--- DATA Enclosed Below ---

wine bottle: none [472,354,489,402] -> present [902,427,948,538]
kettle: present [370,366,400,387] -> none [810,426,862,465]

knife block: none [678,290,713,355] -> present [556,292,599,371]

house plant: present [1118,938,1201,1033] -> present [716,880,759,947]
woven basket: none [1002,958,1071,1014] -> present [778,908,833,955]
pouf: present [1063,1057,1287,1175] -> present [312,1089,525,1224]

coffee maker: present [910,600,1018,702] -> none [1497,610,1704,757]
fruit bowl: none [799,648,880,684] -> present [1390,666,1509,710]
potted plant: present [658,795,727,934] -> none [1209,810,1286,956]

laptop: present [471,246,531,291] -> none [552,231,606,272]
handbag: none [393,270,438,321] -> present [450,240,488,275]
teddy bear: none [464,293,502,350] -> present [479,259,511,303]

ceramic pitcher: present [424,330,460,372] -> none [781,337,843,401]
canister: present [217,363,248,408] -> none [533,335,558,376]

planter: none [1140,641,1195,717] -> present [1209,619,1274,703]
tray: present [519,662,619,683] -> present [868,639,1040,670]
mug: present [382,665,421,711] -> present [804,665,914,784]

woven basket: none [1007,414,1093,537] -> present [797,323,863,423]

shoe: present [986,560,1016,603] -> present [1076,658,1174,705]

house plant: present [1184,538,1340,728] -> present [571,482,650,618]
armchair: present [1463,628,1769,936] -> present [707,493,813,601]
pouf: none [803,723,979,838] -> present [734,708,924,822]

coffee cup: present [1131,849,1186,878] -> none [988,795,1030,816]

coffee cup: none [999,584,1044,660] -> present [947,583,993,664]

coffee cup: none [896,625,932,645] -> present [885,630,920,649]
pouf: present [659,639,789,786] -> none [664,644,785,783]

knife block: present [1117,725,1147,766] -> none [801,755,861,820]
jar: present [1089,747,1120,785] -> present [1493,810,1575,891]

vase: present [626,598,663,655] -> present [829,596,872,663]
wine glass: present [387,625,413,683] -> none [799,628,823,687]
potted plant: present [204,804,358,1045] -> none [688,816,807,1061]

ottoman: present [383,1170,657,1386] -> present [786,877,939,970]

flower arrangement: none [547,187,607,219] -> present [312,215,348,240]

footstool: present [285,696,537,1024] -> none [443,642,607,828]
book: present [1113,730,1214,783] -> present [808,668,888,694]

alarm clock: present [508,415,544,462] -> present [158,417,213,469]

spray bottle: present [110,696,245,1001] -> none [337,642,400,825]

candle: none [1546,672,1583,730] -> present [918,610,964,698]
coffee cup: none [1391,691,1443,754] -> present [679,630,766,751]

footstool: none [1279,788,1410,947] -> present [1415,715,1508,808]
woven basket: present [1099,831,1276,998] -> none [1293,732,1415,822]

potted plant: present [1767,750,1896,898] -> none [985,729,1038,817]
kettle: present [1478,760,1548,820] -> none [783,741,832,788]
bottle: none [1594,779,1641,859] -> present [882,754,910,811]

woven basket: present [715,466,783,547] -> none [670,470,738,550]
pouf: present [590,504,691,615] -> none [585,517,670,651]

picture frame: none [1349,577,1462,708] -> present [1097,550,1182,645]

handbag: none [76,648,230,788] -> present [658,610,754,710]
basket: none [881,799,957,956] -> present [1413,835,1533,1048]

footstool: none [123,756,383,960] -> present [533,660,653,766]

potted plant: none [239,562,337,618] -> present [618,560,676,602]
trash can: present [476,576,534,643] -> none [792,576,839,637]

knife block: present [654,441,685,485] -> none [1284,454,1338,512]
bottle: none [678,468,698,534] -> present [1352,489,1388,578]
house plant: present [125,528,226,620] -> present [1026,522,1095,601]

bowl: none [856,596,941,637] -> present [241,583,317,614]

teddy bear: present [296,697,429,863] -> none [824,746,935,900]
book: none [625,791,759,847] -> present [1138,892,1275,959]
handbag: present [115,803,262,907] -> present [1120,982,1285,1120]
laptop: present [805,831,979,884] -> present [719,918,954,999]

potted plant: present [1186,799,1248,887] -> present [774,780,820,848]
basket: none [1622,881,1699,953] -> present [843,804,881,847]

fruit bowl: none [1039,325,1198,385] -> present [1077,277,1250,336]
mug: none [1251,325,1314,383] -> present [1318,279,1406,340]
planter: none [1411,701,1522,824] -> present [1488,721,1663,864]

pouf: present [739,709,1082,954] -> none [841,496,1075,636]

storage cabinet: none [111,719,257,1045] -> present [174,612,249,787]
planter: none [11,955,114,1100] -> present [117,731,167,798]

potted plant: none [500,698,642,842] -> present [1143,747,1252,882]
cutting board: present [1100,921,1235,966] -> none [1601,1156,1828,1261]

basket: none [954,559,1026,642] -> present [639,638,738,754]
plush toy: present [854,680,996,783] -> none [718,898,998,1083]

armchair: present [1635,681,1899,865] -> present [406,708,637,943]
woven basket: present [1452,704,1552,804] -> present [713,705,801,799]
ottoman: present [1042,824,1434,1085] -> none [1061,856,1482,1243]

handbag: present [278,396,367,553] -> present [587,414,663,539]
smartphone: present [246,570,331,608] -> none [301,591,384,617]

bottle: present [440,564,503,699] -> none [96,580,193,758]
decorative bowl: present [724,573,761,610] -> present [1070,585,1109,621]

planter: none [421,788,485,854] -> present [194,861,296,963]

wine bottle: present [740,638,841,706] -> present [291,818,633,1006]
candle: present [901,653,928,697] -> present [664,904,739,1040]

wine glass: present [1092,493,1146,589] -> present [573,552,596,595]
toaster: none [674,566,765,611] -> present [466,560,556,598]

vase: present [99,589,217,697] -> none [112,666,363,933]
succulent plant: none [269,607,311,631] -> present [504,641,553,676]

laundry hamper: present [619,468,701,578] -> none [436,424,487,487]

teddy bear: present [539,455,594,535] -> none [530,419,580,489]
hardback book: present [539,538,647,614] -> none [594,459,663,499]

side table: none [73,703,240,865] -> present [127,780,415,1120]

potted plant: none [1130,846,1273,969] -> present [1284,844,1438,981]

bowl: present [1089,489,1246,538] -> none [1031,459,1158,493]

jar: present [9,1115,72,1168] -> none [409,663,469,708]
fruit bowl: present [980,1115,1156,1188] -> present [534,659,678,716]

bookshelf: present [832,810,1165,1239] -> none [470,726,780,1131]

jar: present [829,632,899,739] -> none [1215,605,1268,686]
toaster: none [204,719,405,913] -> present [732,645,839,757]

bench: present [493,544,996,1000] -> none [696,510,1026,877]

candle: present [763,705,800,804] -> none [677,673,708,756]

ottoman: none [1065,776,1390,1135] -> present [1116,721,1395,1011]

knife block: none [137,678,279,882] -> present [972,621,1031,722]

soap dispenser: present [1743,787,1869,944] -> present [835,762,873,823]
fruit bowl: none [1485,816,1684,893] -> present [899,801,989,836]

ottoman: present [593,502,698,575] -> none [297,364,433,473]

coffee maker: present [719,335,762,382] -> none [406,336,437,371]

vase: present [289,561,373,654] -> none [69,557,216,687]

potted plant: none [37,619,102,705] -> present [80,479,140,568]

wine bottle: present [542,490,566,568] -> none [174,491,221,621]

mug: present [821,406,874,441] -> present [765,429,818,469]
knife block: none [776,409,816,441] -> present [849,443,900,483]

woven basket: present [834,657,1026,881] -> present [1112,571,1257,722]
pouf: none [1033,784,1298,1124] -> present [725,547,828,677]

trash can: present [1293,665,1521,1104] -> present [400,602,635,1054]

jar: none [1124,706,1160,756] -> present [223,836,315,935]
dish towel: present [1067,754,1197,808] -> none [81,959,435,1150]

--- End of Enclosed DATA ---

— EXERCISE INSTRUCTIONS —
Please give back, exactly as it stands above, the stretch from the line with "flower arrangement: none" through the line with "alarm clock: present", and no line outside it.

— EXPECTED ANSWER —
flower arrangement: none [547,187,607,219] -> present [312,215,348,240]

footstool: present [285,696,537,1024] -> none [443,642,607,828]
book: present [1113,730,1214,783] -> present [808,668,888,694]

alarm clock: present [508,415,544,462] -> present [158,417,213,469]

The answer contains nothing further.